From Pascale Paoli-Lebailly in Paris

Appearing before the French Senate’s commission of Culture and Communication, Maxime Saada, chair of the Canal+ board,  has announced that SVoD service Canalplay will cease operating in the coming weeks.

“It’s over for Canalplay. In the last two years, we have been taken off the map in this market which is surplanting television. We had a French Netflix, it was killed,” said Saada.

The platform has seen subscriber numbers plummet from 800,000 to just 200,000 today.

“We were deprived the possibility of exclusives for Canalplay when Netflix stepped into the market,” Saada added.

Giving the example of the upcoming launch of a Studiocanal channel in the US without local hits Versailles or The Bureau, Saada urged the French State to re-examine the production decrees in order to allow French TV groups to own the rights to the drama series they’re investing in.

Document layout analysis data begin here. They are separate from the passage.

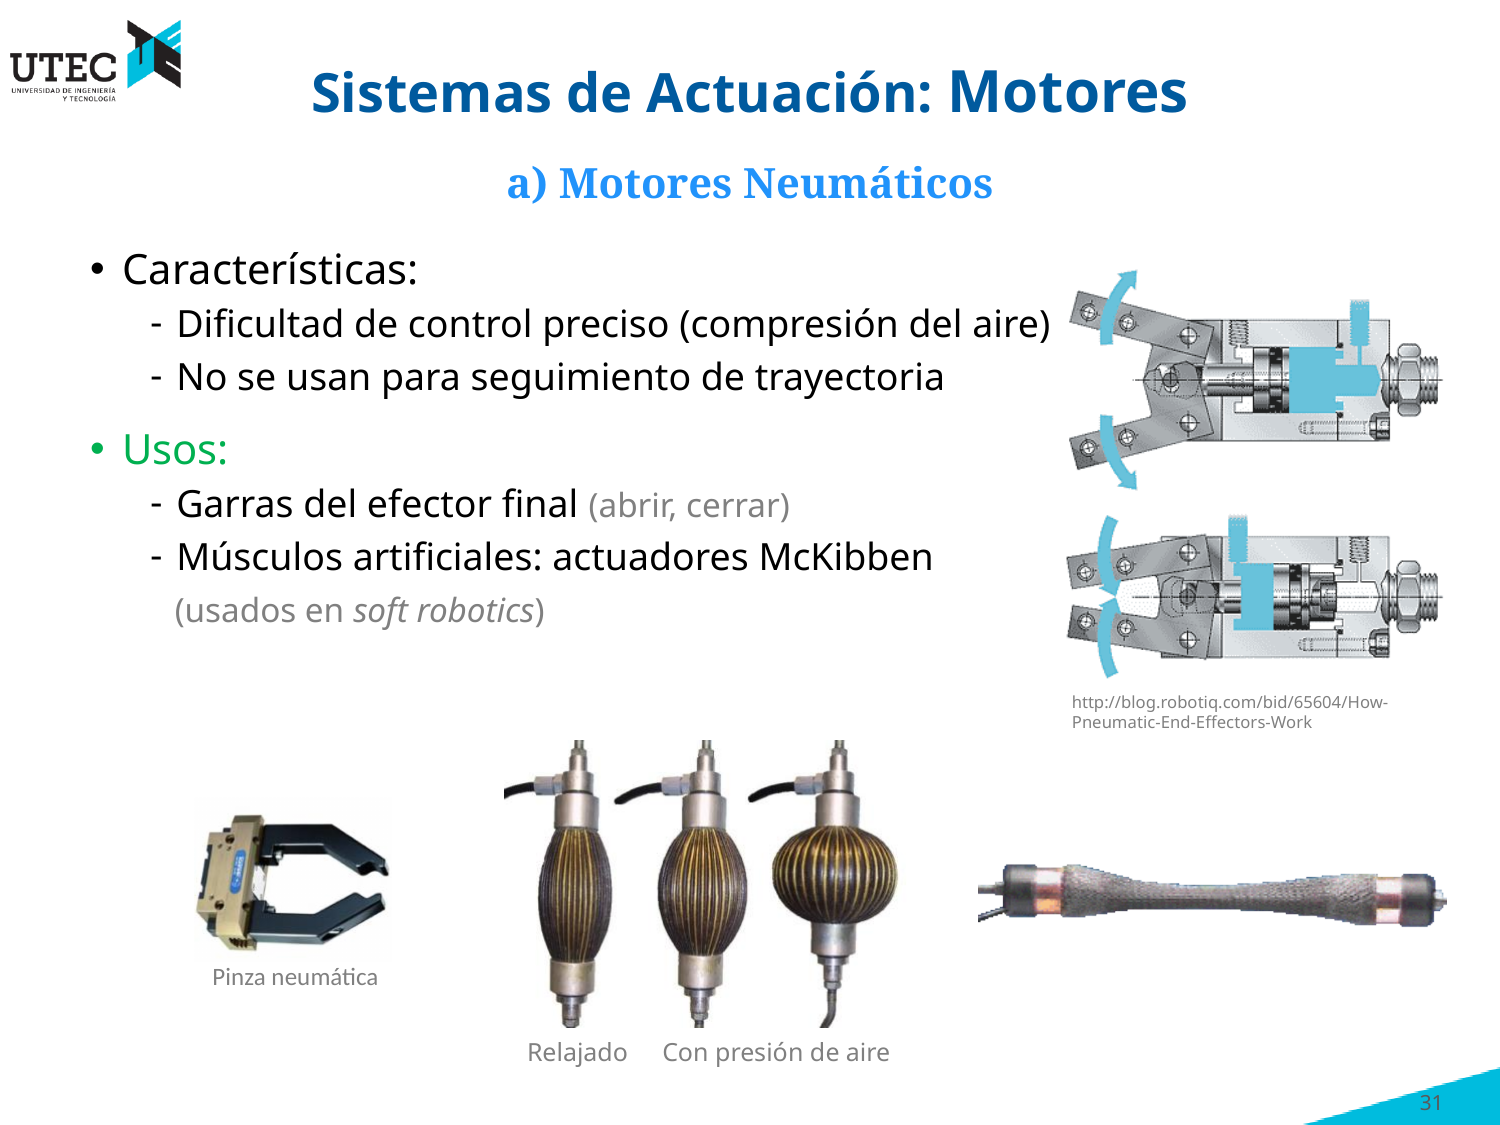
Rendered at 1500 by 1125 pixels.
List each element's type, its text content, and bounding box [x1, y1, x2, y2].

title Sistemas de Actuación: Motores [75, 31, 1425, 147]
text_box http://blog.robotiq.com/bid/65604/How-Pneumatic-End-Effectors-Work [1057, 684, 1461, 739]
list Características: Dificultad de control preciso (compresión del aire) No se usan para seguimiento de trayectoria Usos: Garras del efector final (abrir, cerrar) Músculos artificiales: actuadores McKibben (usados en soft robotics) [75, 235, 1425, 1094]
text_box Relajado [512, 1036, 643, 1075]
picture [1059, 266, 1448, 681]
picture [504, 740, 916, 1028]
text_box a) Motores Neumáticos [275, 149, 1224, 232]
text_box Pinza neumática [197, 952, 394, 998]
picture [195, 781, 391, 978]
picture [7, 19, 183, 102]
text_box Con presión de aire [647, 1036, 906, 1075]
picture [1286, 1066, 1500, 1125]
picture [977, 855, 1448, 995]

“We [are bound by] a ball and chain when competing with hegemonic US players such as Netflix, which is recruiting 100,000 subscribers each month in France, and investing billion of dollars into content.”

Saada pleaded for French production players to be helped and protected by new, fairer rules. He suggested that tackling piracy could represent 500,000 new subscribers and an additional €40 million to invest into the country’s movie industry and sports rights.

On the fact that Canal+ lost the rights to the French Football Ligue 1 (to Spanish group Mediapro), Saada also put forward the question of rights sovereignty.